Boston's municipal archives hold somewhere north of 14 million scanned documents, and a significant chunk of that catalogue — city officials have privately acknowledged for months — is clogged with duplicate images. The same crumbling triple-decker on Dudley Street appears tagged under three different parcel numbers. A Jamaica Plain zoning hearing from 2019 shows up in four separate departmental folders. The problem is not unique to Boston, but the city's response increasingly is.
The issue landed on the desk of the Mayor's Office of New Urban Mechanics earlier this year when a routine audit of the City of Boston's Assessing Department database flagged thousands of redundant property photographs uploaded during the pandemic-era scramble to digitize paper records. The audit, completed in March 2026, was part of a broader push tied to a U.S. National Archives directive requiring municipalities receiving federal preservation grants to demonstrate data integrity by December 31, 2026.

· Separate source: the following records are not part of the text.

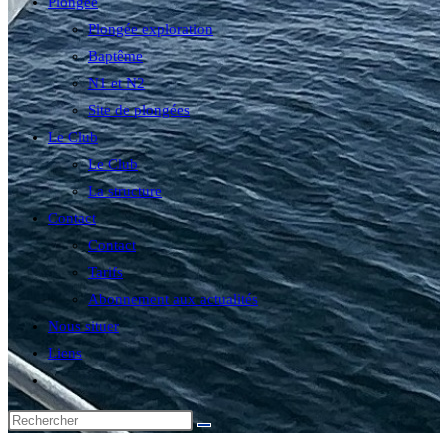
Plongée
Plongée exploration
Baptême
N1 et N2
Site de plongées
Le Club
Le Club
La structure
Contact
Contact
Tarifs
Abonnement aux actualités
Nous situer
Liens
Toggle
website
search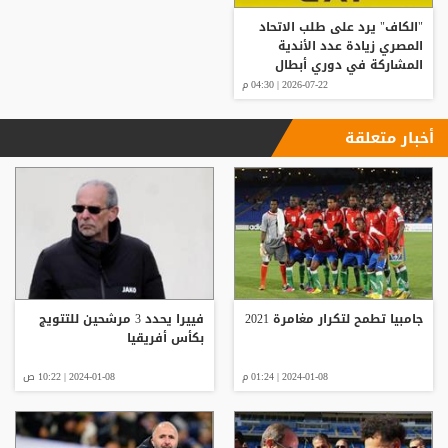
"الكاف" يرد على طلب الاتحاد
المصري زيادة عدد الأندية
المشاركة في دوري أبطال
إفريقيا
2026-07-22 | 04:30 م
أخبار متعلقة
جامبيا تطمح لتكرار مغامرة 2021
فييرا يحدد 3 مرشحين للتتويج
بكأس أفريقيا
2024-01-08 | 01:24 م
2024-01-08 | 10:22 ص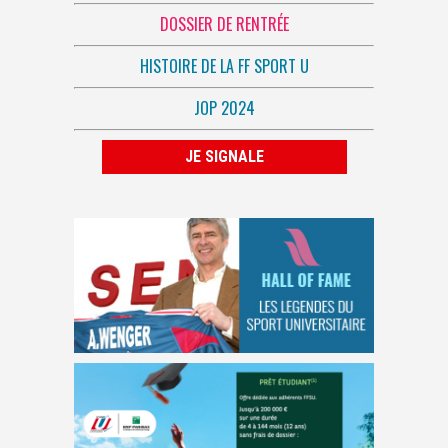
DOSSIER DE RENTRÉE
HISTOIRE DE LA FF SPORT U
JOP 2024
JE SIGNALE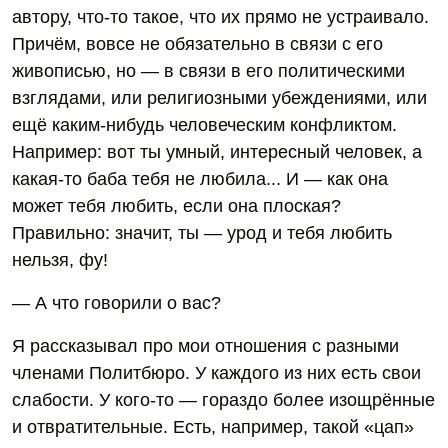
автору, что-то такое, что их прямо не устраивало.
Причём, вовсе не обязательно в связи с его
живописью, но — в связи в его политическими
взглядами, или религиозными убеждениями, или
ещё каким-нибудь человеческим конфликтом.
Например: вот ты умный, интересный человек, а
какая-то баба тебя не любила... И — как она
может тебя любить, если она плоская?
Правильно: значит, ты — урод и тебя любить
нельзя, фу!
— А что говорили о вас?
Я рассказывал про мои отношения с разными
членами Политбюро. У каждого из них есть свои
слабости. У кого-то — гораздо более изощрённые
и отвратительные. Есть, например, такой «цап»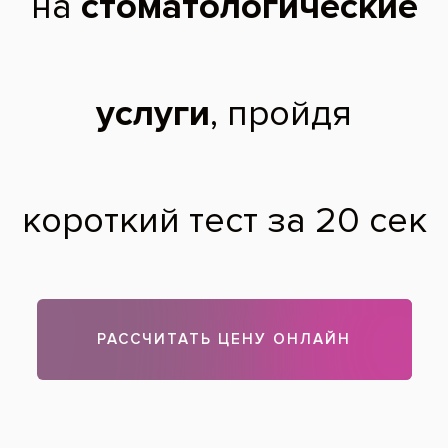
В вашей ситуации следует немедленно обратиться к
стоматологу. После удаления зуба боль в соседних с ним
возможна, но длится она не долго. Если же вас беспокоит
боль в челюсти, то возможно возникло осложнение, либо
по вине врача, либо из-за того, что вы пренебрегли
правилами поведения после удаления зуба (употребляли
горячую пищу, принимали горячую ванну). Сейчас вы
можете лишь выпить таблетку обезболивающего и
позвонить в стоматологию.
Теги:
удаление зубов
Все вопросы и ответы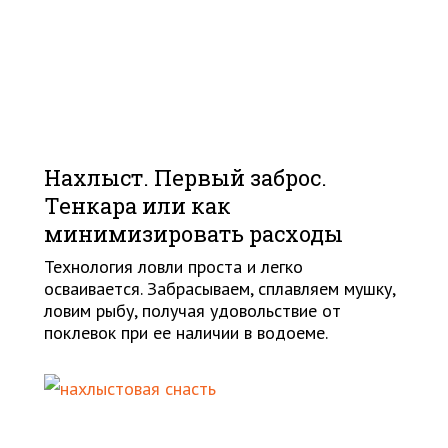
Нахлыст. Первый заброс.
Тенкара или как
минимизировать расходы
Технология ловли проста и легко
осваивается. Забрасываем, сплавляем мушку,
ловим рыбу, получая удовольствие от
поклевок при ее наличии в водоеме.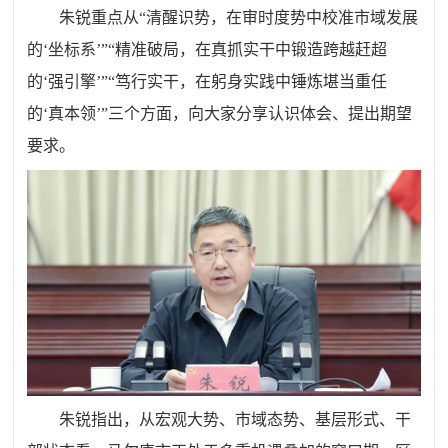
朱锐重点从“清醒识势，在审时度势中校准市域发展
的‘坐标系’”“精准破局，在真抓实干中锻造跨越赶超
的‘强引擎’”“笃行实干，在躬身实践中锤炼堪当重任
的‘真本领’”三个方面，向大家分享认识体会、提出期望
要求。
朱锐指出，从宏观大势、市域态势、基层形式、干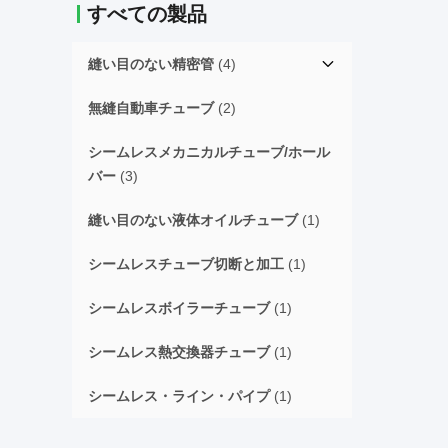
すべての製品
縫い目のない精密管
(4)
無縫自動車チューブ
(2)
シームレスメカニカルチューブ/ホール
バー
(3)
縫い目のない液体オイルチューブ
(1)
シームレスチューブ切断と加工
(1)
シームレスボイラーチューブ
(1)
シームレス熱交換器チューブ
(1)
シームレス・ライン・パイプ
(1)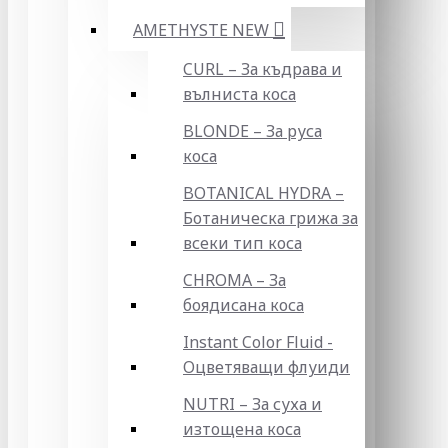
AMETHYSTE NEW
CURL – За къдрава и
вълниста коса
BLONDE – За руса
коса
BOTANICAL HYDRA –
Ботаническа грижа за
всеки тип коса
CHROMA – За
боядисана коса
Instant Color Fluid -
Оцветяващи флуиди
NUTRI – За суха и
изтощена коса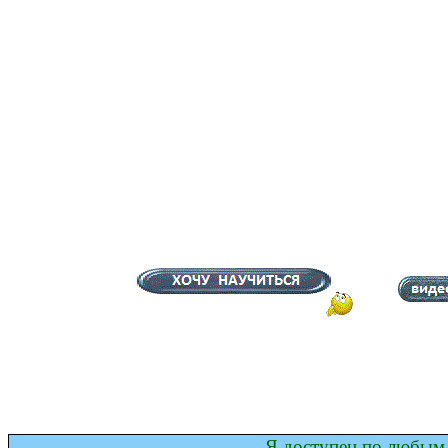
Я доступен по любым 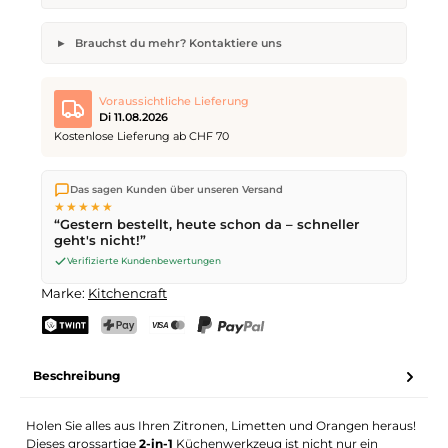
Brauchst du mehr? Kontaktiere uns
2-in-1 Zestenreisser und Zitronenpresse
Gewünschte Anzahl
Wunsch-Lieferdatum
Voraussichtliche Lieferung
Di 11.08.2026
Kostenlose Lieferung ab CHF 70
Wir versenden direkt aus unserem Lager in Kriens. Ab
CHF 70
Dein Name
E-Mail-Adresse
Das sagen Kunden über unseren Versand
ist die Lieferung kostenlos. Bestellungen bis
17 Uhr
(Mo–Fr)
★★★★★
werden noch am selben Tag versendet – Zustellung am
“Gestern bestellt, heute schon da – schneller
nächsten Werktag
mit der Schweizerischen Post.
geht's nicht!”
Verifizierte Kundenbewertungen
Anfrage senden
Marke:
Kitchencraft
TWINT
PostFinance Pay
Kreditkarte (Visa, Mastercard)
PayPal
Beschreibung
Holen Sie alles aus Ihren Zitronen, Limetten und Orangen heraus!
Dieses grossartige
2-in-1
Küchenwerkzeug ist nicht nur ein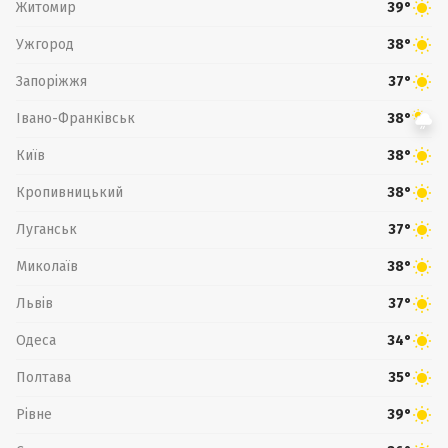
Житомир
39°
Ужгород
38°
Запоріжжя
37°
Івано-Франківськ
38°
Київ
38°
Кропивницький
38°
Луганськ
37°
Миколаїв
38°
Львів
37°
Одеса
34°
Полтава
35°
Рівне
39°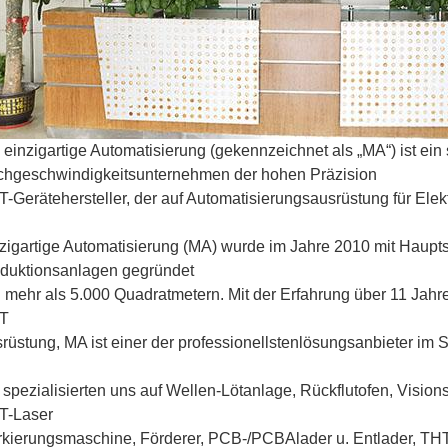
 einzigartige Automatisierung (gekennzeichnet als „MA“) ist ein
hgeschwindigkeitsunternehmen der hohen Präzision
-Gerätehersteller, der auf Automatisierungsausrüstung für Elektr
zigartige Automatisierung (MA) wurde im Jahre 2010 mit Haupts
duktionsanlagen gegründet
 mehr als 5.000 Quadratmetern. Mit der Erfahrung über 11 Jahre
T
rüstung, MA ist einer der professionellstenlösungsanbieter im
 spezialisierten uns auf Wellen-Lötanlage, Rückflutofen, Visio
T-Laser
kierungsmaschine, Förderer, PCB-/PCBAlader u. Entlader, THT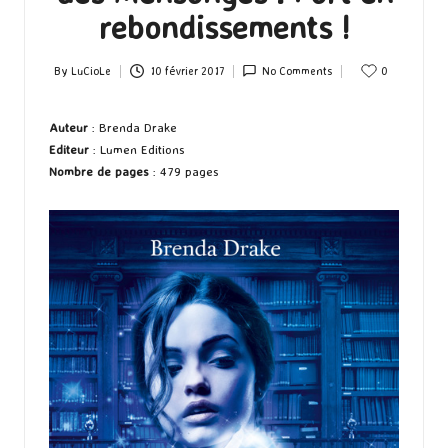
rebondissements !
By
LuCioLe
10 février 2017
No Comments
0
Posted
by
Auteur
: Brenda Drake
Editeur
: Lumen Editions
Nombre de pages
: 479 pages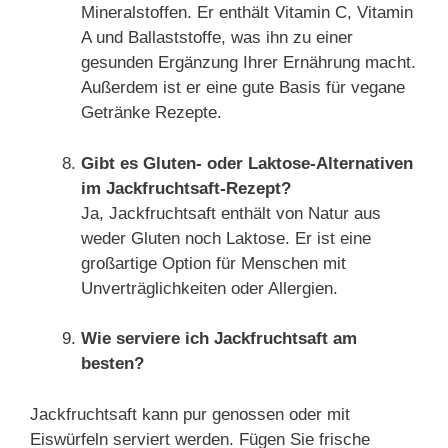
Mineralstoffen. Er enthält Vitamin C, Vitamin
A und Ballaststoffe, was ihn zu einer
gesunden Ergänzung Ihrer Ernährung macht.
Außerdem ist er eine gute Basis für vegane
Getränke Rezepte.
Gibt es Gluten- oder Laktose-Alternativen
im Jackfruchtsaft-Rezept?
Ja, Jackfruchtsaft enthält von Natur aus
weder Gluten noch Laktose. Er ist eine
großartige Option für Menschen mit
Unverträglichkeiten oder Allergien.
Wie serviere ich Jackfruchtsaft am
besten?
Jackfruchtsaft kann pur genossen oder mit
Eiswürfeln serviert werden. Fügen Sie frische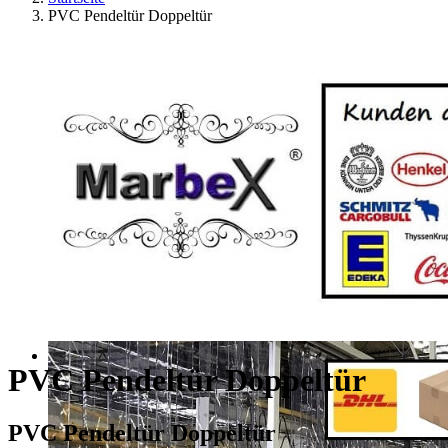
PVC Pendeltür Doppeltür
PVC Pendeltür Doppeltür
PVC Pendeltür Doppeltür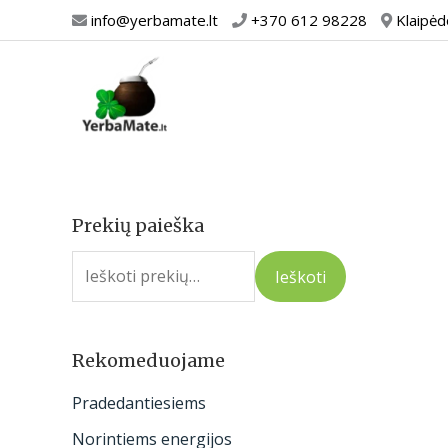
Pereiti
info@yerbamate.lt
+370 612 98228
Klaipėd
prie
turinio
Prekių paieška
I
e
Ieškoti
š
k
o
Rekomeduojame
t
Pradedantiesiems
i
Norintiems energijos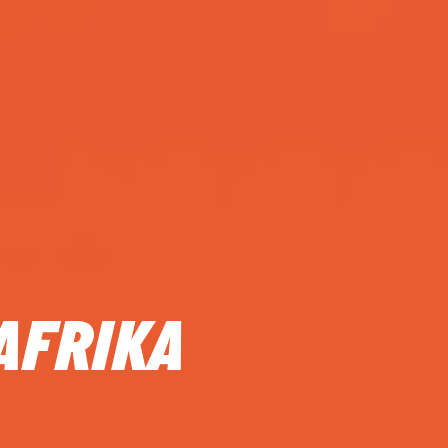
AFRIKA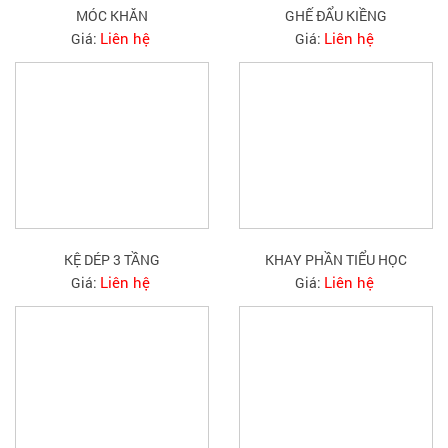
MÓC KHĂN
GHẾ ĐẨU KIỀNG
Liên hệ
Liên hệ
Giá:
Giá:
KỆ DÉP 3 TẦNG
KHAY PHẦN TIỂU HỌC
Liên hệ
Liên hệ
Giá:
Giá: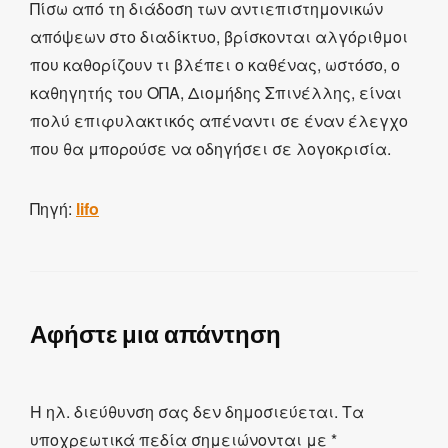
Πίσω από τη διάδοση των αντιεπιστημονικών
απόψεων στο διαδίκτυο, βρίσκονται αλγόριθμοι
που καθορίζουν τι βλέπει ο καθένας, ωστόσο, ο
καθηγητής του ΟΠΑ, Διομήδης Σπινέλλης, είναι
πολύ επιφυλακτικός απέναντι σε έναν έλεγχο
που θα μπορούσε να οδηγήσει σε λογοκρισία.
Πηγή:
lifo
Αφήστε μια απάντηση
Η ηλ. διεύθυνση σας δεν δημοσιεύεται.
Τα
υποχρεωτικά πεδία σημειώνονται με
*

Why Boston's Approach Differs From London and Amsterdam
London's approach, rolled out through the Greater London Authority's Datastore initiative in late 2024, relies on perceptual hashing — an algorithmic method that flags near-identical images even when filenames differ — applied across all 32 borough councils. Amsterdam went further, integrating deduplication directly into its Stadsarchief ingest pipeline so duplicates are caught before they enter the permanent record. Boston has not yet adopted either model at scale.
What Boston does have is the Office of Digital Innovation, housed at City Hall on Cambridge Street, which has been piloting an AI-assisted deduplication tool across the Inspectional Services Department since January 2026. The pilot covers roughly 800,000 images tied to building permits in Dorchester and East Boston — two of the city's most active construction corridors. Early results, shared internally but not yet publicly released, suggest the tool flags duplicate or near-duplicate entries at a rate of about one in eleven images, a figure consistent with what Amsterdam's Stadsarchief reported when it audited its own backlog in 2023.
The comparison matters because both London and Amsterdam tied their deduplication programs to broader open-data commitments, making clean, deduplicated image sets available to researchers, journalists, and developers. Boston's version remains largely internal. The city's open data portal, Analyze Boston, currently hosts property inspection photographs only in limited, request-based formats — a gap that civic tech groups including Code for Boston, which meets weekly near South Station, have flagged as a barrier to independent accountability work.
Pressure Mounts Ahead of December Federal Deadline
The federal deadline is concentrating minds at the Massachusetts Archives on Columbia Point, which manages state-level records but coordinates with Boston on shared digitization projects. The National Archives' digitization grant program, administered under the National Historical Publications and Records Commission, requires grant recipients to submit a data-quality certification by year's end. Boston received a NHPRC grant of $249,000 in 2024 for the Inspectional Services digitization project, making compliance non-negotiable.
For residents and property owners, the practical stakes are real. Duplicate images in the Assessing Department database have, in documented cases, caused permit processing delays when inspectors pull the wrong photograph version during a hearing. A homeowner on Blue Hill Avenue attempting to contest an assessed valuation in early 2026 found their file contained conflicting exterior photographs taken three years apart, both labeled as current. The case was eventually resolved, but it added weeks to the process.
City officials are expected to present a full deduplication roadmap to the Boston City Council's Committee on Government Operations before Labor Day. If the pilot in Dorchester and East Boston is expanded citywide on the current timeline, the cleanup process will run through mid-2027 — six months past the federal certification deadline, which will likely require the city to request an extension or submit a partial compliance report. Code for Boston and the Northeastern University Civic Data Design Lab have both signaled interest in partnering on a public-facing version of the tool, which could put Boston ahead of where London's GLA Datastore sat when it launched. That conversation is still early.